- **What is required**: From the material below, return every line that includes "each".
BEGIN Data for review
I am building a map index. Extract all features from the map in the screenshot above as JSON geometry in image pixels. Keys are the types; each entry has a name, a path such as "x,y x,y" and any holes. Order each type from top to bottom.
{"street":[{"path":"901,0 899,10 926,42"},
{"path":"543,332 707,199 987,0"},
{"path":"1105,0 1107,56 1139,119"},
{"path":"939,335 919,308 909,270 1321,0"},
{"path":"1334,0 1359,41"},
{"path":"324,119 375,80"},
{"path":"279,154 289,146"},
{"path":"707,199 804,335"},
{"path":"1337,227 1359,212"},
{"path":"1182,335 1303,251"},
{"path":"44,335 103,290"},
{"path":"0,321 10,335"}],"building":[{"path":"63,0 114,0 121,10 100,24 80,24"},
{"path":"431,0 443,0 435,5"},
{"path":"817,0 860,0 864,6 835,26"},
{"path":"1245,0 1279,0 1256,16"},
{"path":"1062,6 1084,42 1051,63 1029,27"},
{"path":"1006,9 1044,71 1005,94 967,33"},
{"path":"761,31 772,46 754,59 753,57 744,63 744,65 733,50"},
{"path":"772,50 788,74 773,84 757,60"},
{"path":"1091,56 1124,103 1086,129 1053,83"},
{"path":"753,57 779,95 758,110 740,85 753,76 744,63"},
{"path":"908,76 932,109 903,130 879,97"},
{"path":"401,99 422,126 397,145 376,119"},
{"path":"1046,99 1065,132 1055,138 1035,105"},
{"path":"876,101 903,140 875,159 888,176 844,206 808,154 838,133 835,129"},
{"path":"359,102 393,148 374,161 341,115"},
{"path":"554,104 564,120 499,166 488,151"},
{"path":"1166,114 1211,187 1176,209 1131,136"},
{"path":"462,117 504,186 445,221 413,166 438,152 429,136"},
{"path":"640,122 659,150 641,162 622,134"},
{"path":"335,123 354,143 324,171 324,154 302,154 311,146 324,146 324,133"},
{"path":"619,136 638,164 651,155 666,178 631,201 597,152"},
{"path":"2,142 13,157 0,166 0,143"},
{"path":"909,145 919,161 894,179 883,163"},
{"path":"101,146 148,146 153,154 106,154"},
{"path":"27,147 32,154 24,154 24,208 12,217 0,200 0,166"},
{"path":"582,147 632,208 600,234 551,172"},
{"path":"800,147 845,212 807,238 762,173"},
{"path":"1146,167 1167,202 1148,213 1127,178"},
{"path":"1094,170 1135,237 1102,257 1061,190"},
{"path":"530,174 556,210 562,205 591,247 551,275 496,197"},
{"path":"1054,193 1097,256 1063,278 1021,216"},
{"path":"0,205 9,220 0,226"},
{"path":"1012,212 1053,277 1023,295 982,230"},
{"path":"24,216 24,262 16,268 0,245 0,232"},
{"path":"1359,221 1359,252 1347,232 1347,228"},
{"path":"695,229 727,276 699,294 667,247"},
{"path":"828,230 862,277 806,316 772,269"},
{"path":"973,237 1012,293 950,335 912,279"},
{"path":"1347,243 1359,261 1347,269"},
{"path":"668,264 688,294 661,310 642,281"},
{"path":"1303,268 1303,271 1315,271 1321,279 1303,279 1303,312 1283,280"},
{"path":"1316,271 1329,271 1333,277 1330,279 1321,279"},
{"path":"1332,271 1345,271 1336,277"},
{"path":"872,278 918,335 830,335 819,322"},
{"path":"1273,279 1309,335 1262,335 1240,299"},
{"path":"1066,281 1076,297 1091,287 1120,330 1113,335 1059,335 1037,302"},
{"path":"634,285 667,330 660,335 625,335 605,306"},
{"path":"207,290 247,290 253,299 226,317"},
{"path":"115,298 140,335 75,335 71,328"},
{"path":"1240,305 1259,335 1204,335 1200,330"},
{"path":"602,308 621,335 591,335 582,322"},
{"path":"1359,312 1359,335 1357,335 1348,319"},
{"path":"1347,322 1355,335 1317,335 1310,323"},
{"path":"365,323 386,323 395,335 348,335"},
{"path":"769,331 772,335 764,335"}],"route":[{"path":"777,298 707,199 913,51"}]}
END Data for review
BEGIN Data for review
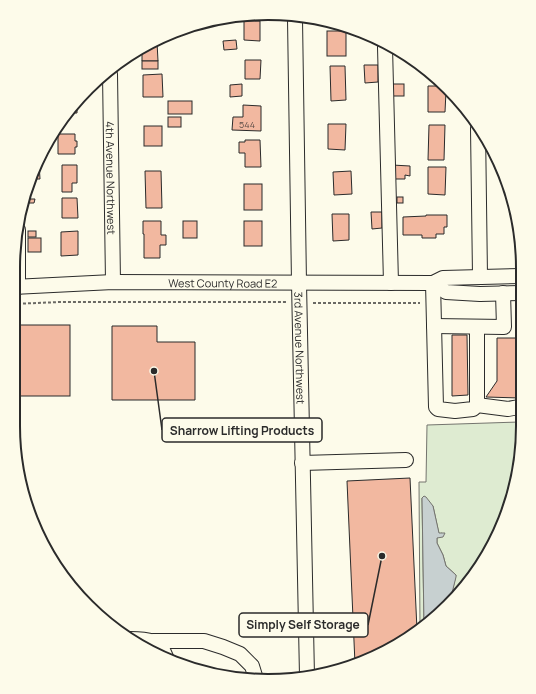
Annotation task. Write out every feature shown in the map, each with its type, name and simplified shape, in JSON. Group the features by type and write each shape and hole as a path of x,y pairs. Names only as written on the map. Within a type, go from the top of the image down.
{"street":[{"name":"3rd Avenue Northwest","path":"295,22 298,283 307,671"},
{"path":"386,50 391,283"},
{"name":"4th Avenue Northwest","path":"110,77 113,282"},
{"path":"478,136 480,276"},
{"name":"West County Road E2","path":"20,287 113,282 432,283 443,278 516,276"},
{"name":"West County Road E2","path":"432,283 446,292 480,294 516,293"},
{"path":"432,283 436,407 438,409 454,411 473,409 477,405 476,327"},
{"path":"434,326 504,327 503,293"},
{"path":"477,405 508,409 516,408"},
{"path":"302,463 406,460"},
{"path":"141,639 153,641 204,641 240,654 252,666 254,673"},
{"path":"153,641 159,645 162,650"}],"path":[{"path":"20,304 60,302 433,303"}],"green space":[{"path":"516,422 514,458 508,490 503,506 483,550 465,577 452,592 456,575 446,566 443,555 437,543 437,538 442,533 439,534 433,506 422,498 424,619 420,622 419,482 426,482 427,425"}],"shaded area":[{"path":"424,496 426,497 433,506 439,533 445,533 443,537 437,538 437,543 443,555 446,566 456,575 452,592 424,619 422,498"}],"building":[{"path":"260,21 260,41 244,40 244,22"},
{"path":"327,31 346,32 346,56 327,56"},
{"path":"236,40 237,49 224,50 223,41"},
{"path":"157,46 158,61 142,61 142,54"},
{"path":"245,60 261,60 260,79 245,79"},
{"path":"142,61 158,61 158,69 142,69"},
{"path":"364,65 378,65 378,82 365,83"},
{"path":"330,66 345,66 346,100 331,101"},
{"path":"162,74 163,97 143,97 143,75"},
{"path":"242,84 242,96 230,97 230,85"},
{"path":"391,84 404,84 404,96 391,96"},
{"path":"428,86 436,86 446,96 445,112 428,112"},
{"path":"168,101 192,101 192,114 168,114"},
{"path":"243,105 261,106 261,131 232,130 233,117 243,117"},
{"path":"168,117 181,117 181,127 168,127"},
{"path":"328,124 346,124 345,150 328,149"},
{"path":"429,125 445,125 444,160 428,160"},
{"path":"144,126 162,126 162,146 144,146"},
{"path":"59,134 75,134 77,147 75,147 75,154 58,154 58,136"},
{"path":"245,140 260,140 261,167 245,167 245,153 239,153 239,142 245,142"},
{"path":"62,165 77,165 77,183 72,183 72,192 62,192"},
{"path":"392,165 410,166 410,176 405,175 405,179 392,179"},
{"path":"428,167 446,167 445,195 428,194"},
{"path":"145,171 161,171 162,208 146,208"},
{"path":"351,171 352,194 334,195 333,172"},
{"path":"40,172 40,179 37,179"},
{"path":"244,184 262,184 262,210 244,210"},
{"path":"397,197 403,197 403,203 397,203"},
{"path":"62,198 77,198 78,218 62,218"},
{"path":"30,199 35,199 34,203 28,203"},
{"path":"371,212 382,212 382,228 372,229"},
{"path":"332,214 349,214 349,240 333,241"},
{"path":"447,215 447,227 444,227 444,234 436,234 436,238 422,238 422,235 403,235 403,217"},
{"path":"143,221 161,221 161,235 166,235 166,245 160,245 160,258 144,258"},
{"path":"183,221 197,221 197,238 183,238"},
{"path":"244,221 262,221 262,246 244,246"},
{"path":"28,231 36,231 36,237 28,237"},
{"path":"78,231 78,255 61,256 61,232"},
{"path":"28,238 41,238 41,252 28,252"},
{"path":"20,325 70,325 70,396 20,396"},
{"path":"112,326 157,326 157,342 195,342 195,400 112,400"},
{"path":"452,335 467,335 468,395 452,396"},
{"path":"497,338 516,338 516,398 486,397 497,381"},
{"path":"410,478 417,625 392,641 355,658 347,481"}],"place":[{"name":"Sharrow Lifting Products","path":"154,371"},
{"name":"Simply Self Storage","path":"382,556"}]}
END Data for review
- **Solution**:
I am building a map index. Extract all features from the map in the screenshot above as JSON geometry in image pixels. Keys are the types; each entry has a name, a path such as "x,y x,y" and any holes. Order each type from top to bottom.
Annotation task. Write out every feature shown in the map, each with its type, name and simplified shape, in JSON. Group the features by type and write each shape and hole as a path of x,y pairs. Names only as written on the map. Within a type, go from the top of the image down.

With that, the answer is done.